> **Data to process**

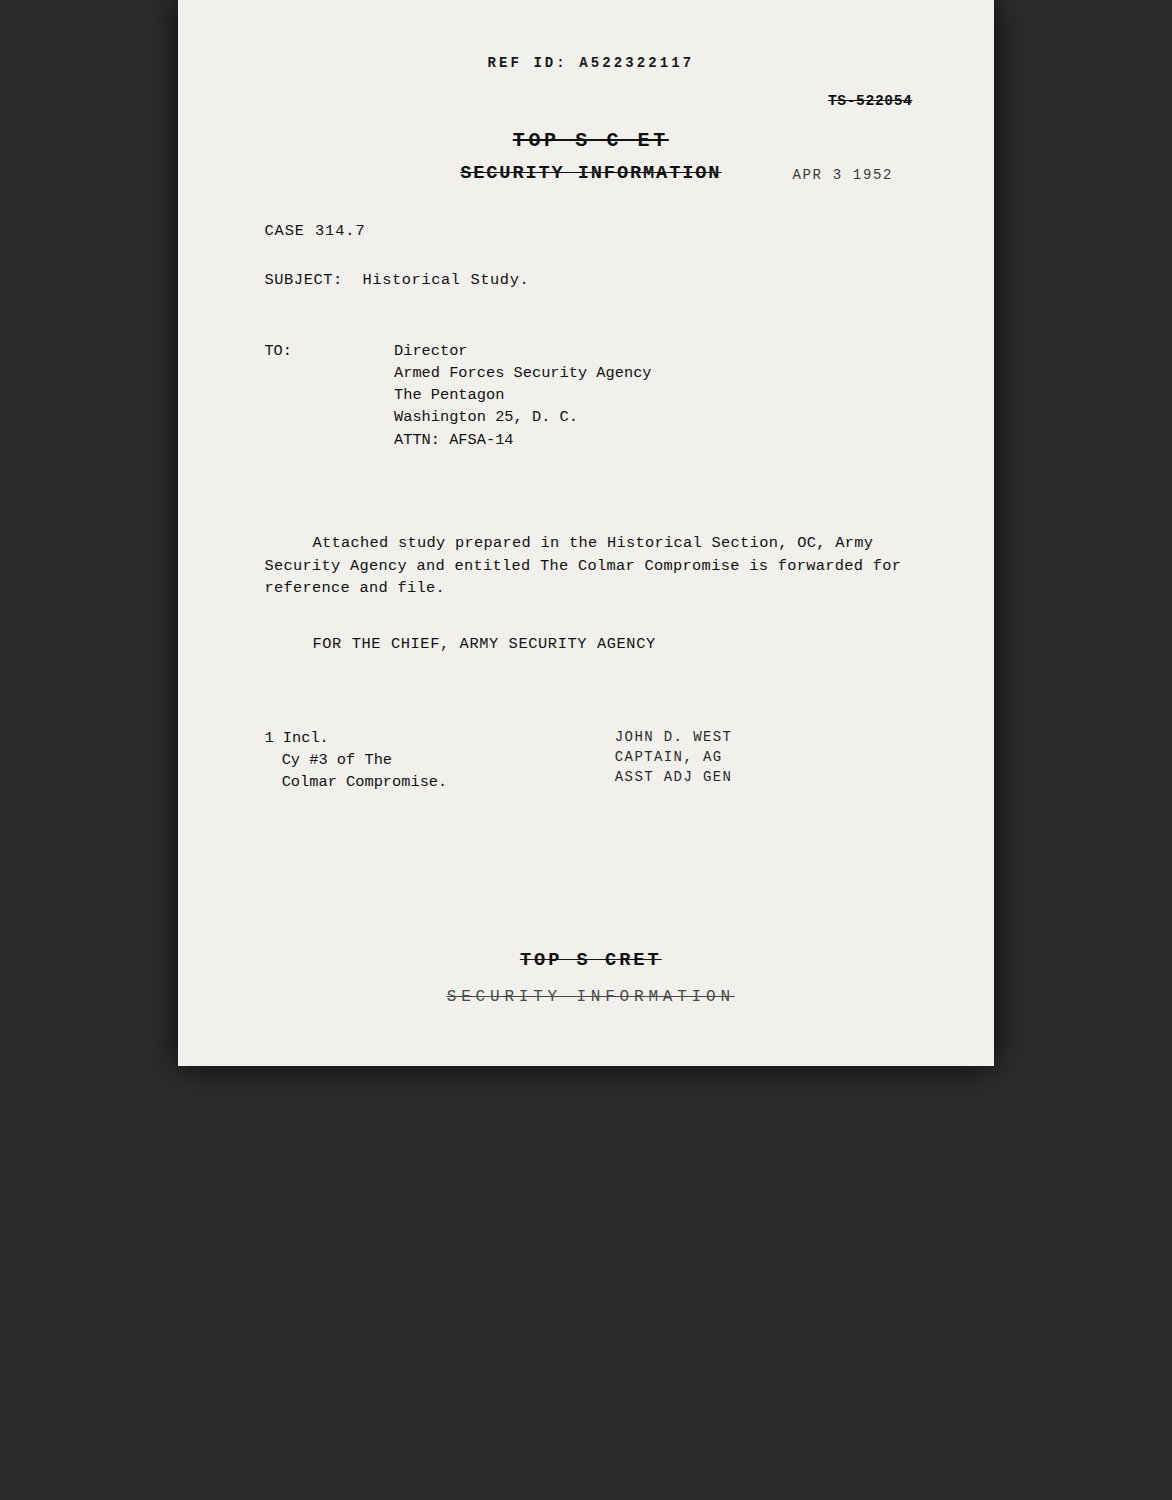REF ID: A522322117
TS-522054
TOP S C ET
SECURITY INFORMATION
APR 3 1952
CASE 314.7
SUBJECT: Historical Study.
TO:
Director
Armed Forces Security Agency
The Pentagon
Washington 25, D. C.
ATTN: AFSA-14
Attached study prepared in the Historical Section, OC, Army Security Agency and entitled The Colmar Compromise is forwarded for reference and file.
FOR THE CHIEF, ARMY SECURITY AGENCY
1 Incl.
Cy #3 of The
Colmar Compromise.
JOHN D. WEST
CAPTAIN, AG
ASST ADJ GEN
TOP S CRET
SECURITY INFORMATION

...

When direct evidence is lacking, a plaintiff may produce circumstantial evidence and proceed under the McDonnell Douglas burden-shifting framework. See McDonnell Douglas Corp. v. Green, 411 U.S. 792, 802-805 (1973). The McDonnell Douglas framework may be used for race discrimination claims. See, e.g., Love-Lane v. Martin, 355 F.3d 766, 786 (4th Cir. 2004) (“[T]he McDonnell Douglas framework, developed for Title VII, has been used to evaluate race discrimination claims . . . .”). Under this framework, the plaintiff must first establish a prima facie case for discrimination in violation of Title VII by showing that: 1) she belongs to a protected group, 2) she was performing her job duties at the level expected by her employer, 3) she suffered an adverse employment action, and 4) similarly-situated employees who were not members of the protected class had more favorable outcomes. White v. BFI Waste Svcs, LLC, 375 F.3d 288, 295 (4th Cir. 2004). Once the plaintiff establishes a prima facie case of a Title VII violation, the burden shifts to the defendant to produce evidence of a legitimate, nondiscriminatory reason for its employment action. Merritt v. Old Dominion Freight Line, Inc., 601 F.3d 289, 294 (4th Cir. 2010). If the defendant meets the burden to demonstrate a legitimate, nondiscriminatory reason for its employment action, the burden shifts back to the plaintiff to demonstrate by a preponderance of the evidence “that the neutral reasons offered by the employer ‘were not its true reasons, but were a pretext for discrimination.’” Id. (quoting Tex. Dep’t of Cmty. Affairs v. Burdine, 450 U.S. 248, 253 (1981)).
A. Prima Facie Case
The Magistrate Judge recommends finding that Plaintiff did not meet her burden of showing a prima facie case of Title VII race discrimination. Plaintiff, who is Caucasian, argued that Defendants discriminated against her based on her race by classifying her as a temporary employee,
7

> **Exercise goal**
Above are some records. Output exactly the lines from the one that contains "REF ID: A522322117" to the one that contains "FOR THE CHIEF, ARMY SECURITY AGENCY", keeping both, and omit the pictures.

> **Written answer**
REF ID: A522322117
TS-522054
TOP S C ET
SECURITY INFORMATION
APR 3 1952
CASE 314.7
SUBJECT: Historical Study.
TO:
Director
Armed Forces Security Agency
The Pentagon
Washington 25, D. C.
ATTN: AFSA-14
Attached study prepared in the Historical Section, OC, Army Security Agency and entitled The Colmar Compromise is forwarded for reference and file.
FOR THE CHIEF, ARMY SECURITY AGENCY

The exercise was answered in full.